===== GIVEN ENTRIES =====
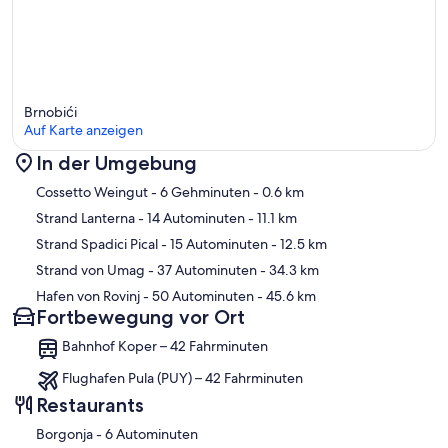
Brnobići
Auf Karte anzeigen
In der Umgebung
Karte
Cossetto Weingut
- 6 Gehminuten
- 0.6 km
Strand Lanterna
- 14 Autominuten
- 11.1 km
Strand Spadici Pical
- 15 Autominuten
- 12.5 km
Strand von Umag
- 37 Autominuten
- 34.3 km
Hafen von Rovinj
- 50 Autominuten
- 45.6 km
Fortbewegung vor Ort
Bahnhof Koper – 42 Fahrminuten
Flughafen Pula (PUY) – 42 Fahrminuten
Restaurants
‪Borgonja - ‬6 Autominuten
=====
===== GIVEN ENTRIES =====
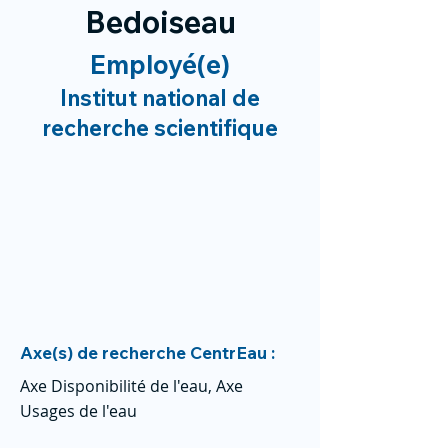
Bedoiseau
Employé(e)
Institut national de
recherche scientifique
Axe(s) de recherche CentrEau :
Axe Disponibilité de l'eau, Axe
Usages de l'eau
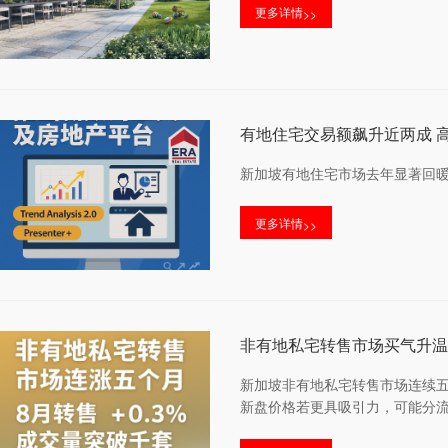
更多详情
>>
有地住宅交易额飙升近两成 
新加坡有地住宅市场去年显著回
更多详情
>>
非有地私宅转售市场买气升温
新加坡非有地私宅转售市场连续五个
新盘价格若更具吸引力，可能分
=====
===== GIVEN ENTRIES =====
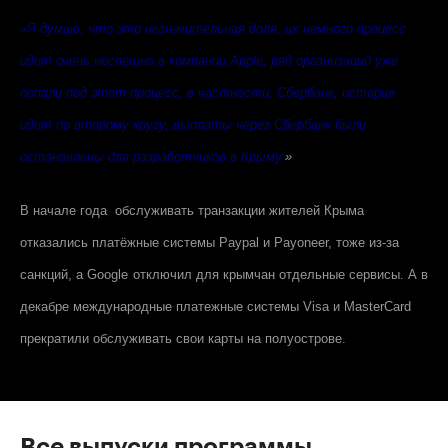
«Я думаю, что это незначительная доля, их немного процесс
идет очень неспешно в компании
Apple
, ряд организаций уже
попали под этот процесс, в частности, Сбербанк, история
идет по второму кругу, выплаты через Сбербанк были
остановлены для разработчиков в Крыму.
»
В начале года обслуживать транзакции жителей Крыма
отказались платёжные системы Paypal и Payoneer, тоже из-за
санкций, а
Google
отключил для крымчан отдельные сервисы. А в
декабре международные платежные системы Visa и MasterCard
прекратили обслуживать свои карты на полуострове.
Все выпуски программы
=====
DIRECTIONS =
Copy out every line above that contains the word "Сбербанк".

SOLUTION =
попали под этот процесс, в частности, Сбербанк, история
идет по второму кругу, выплаты через Сбербанк были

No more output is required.